##### EXTRAIT DE PAGE
Basse-Terre. Capitale. Mercredi 25 octobre 2019. CMA. Grande est ma satisfaction, en vous présentant ce rapport visant à formuler un avis sur le projet de loi de ratification de plusieurs ordonnances prévues par la loi pour la liberté de choisir son avenir professionnel (loi du 5 septembre 2018) ainsi que diverses mesures d’ordre social.
Parmi les ordonnances qui doivent être ratifiées pour avoir force de loi, il y a l’ordonnance n°2019-893 du 28 août 2019, qui a prévu des mesures d’adaptation en outre-merpour ce qui concerne l’apprentissage. J’y reviendrai pour un examen détaillé.
Le deuxième volet de ce projet de loi, parmi diverses mesures d’ordre social, procède à la création d’une catégorie d’établissement public auprès de chaque région d’outre-mer pour la mise en œuvre opérationnelle des missions qui lui sont confiées par la région en matière de formation professionnelle.
Ce texte devrait nous permettre de sortir d’une situation qui aurait pu déstabiliser notre opérateur en matière de formation et ses personnels.
Je voudrais rapidement vous rappeler quelques-uns de ces soubresauts liés historiquement aux difficultés des AFPA, à la suite de la décentralisation de la formation professionnelle et de l’extension du principe de l’application du droit de la concurrence au champ de la formation professionnelle par les institutions communautaires.
La précédente mandature a dû gérer la décision de liquidation de l’AFPA du 3 octobre 2007 avec un déficit de 14 millions d’euros. Il a été créé une autre association relevant de la loi de 1901 (CRFP), puis le conseil régional a demandé une habilitation législative en 2010 pour mettre en place un établissement public administratif en mars 2014.
La fusion-absorption CRFP-EPA a été réalisée en janvier 2015. Un syndicat de personnel a querellé le contrat du directeur de l’établissement public, en contestant le fait qu’il ne soit pas un contractuel de droit public. Le contentieux a prospéré et, la cour administrative de Bordeaux a jugé que l’habilitation législative ne permettait pas de recruter un directeur avec un contrat de droit privé et a requalifié l’ensemble des contrats des personnels en contrat de droit public, en juillet 2017.
L’Etat avait été amené à « essuyer à peu près les mêmes plâtres » en dotant l’AFPA au niveau national d’un statut d’établissement public industriel et commercial.
##########
##### DONNÉES DISPONIBLES
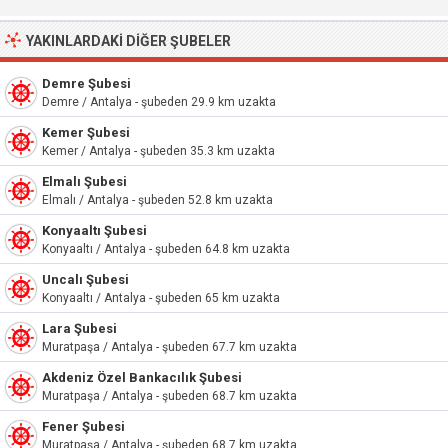
YAKINLARDAKI DIĞER ŞUBELER
Demre Şubesi
Demre / Antalya - şubeden 29.9 km uzakta
Kemer Şubesi
Kemer / Antalya - şubeden 35.3 km uzakta
Elmalı Şubesi
Elmalı / Antalya - şubeden 52.8 km uzakta
Konyaaltı Şubesi
Konyaaltı / Antalya - şubeden 64.8 km uzakta
Uncalı Şubesi
Konyaaltı / Antalya - şubeden 65 km uzakta
Lara Şubesi
Muratpaşa / Antalya - şubeden 67.7 km uzakta
Akdeniz Özel Bankacılık Şubesi
Muratpaşa / Antalya - şubeden 68.7 km uzakta
Fener Şubesi
Muratpaşa / Antalya - şubeden 68.7 km uzakta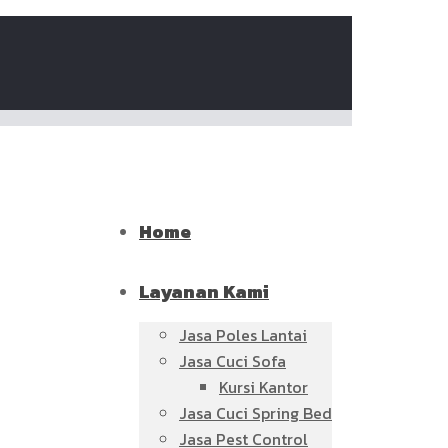
Home
Layanan Kami
Jasa Poles Lantai
Jasa Cuci Sofa
Kursi Kantor
Jasa Cuci Spring Bed
Jasa Pest Control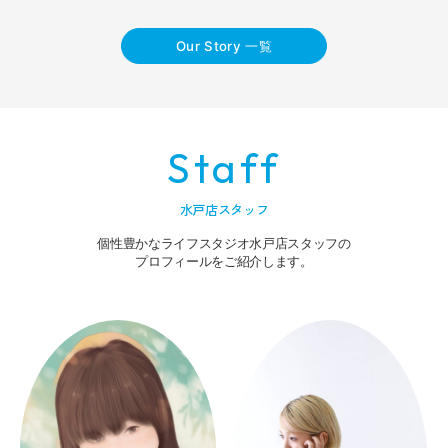
Our Story 一覧
Staff
水戸店スタッフ
個性豊かなライフスタジオ水戸店スタッフの
プロフィールをご紹介します。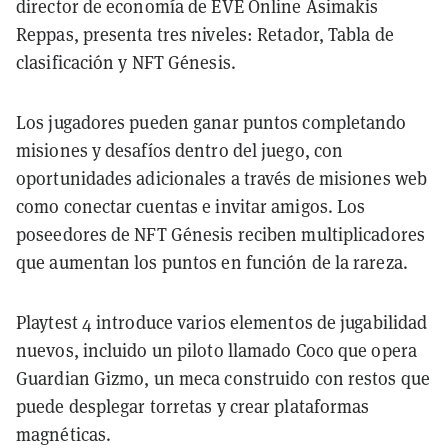
director de economía de EVE Online Asimakis
Reppas, presenta tres niveles: Retador, Tabla de
clasificación y NFT Génesis.
Los jugadores pueden ganar puntos completando
misiones y desafíos dentro del juego, con
oportunidades adicionales a través de misiones web
como conectar cuentas e invitar amigos. Los
poseedores de NFT Génesis reciben multiplicadores
que aumentan los puntos en función de la rareza.
Playtest 4 introduce varios elementos de jugabilidad
nuevos, incluido un piloto llamado Coco que opera
Guardian Gizmo, un meca construido con restos que
puede desplegar torretas y crear plataformas
magnéticas.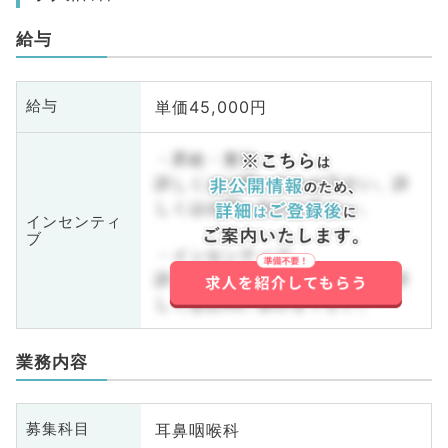
給与
単価45,000円
給与
・昇給・賞与
詳しくはお問い合わせ下さい。詳
しくはお問い合わせ下さい。
インセンティ
ブ
・インセンティブ
詳しくはお問い合わせ下さい。詳
しくはお問い合わせ下さい。
業務内容
耳鼻咽喉科
募集科目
##########
**QUESTIONS D'ÉTUDE**:
- 1) Selon le rapport sur le projet de loi de ratification des ordonnances, à quelle date la liquidation de l'AFPA a-t-elle été décidée ?
- 2) Rédigez la suite du rapport sur le projet de loi de ratification des ordonnances, à partir de sa dernière phrase.

**CORRIGÉ DES EXERCICES**:
- 1) Le 3 octobre 2007.

- 2)
Le contentieux qui a été à l’origine de toutes les turbulences, n’aurait pas connu la même issue aujourd’hui, puisque l’article 16 de la loi du 6 août 2019 dite de transformation de la fonction publique qui modifie l’article 47 de la loi 84-53 du 26 janvier 1984 prévoit que :
Le directeur général d’un EPIC peut être un agent contractuel nommé avec un mandat d’une durée limitée et qui bénéficie d’un contrat d’une durée égale à la durée de son mandat.
Nous disposerons donc en ce sens pour le prochain directeur général de l’établissement public.
Ainsi que vous le savez, notre assemblée par délibération de novembre 2017 a initié la régularisation de la situation de Guadeloupe Formation.
La délibération prise à cet effet a été considérée comme irrégulière par le tribunal administratif, ce qui a plongé l’établissement et ses personnels dans une forme de brouillard juridique ;
Malgré tout, le personnel, son encadrement, son conseil d’administration n’ont pas baissé les bras.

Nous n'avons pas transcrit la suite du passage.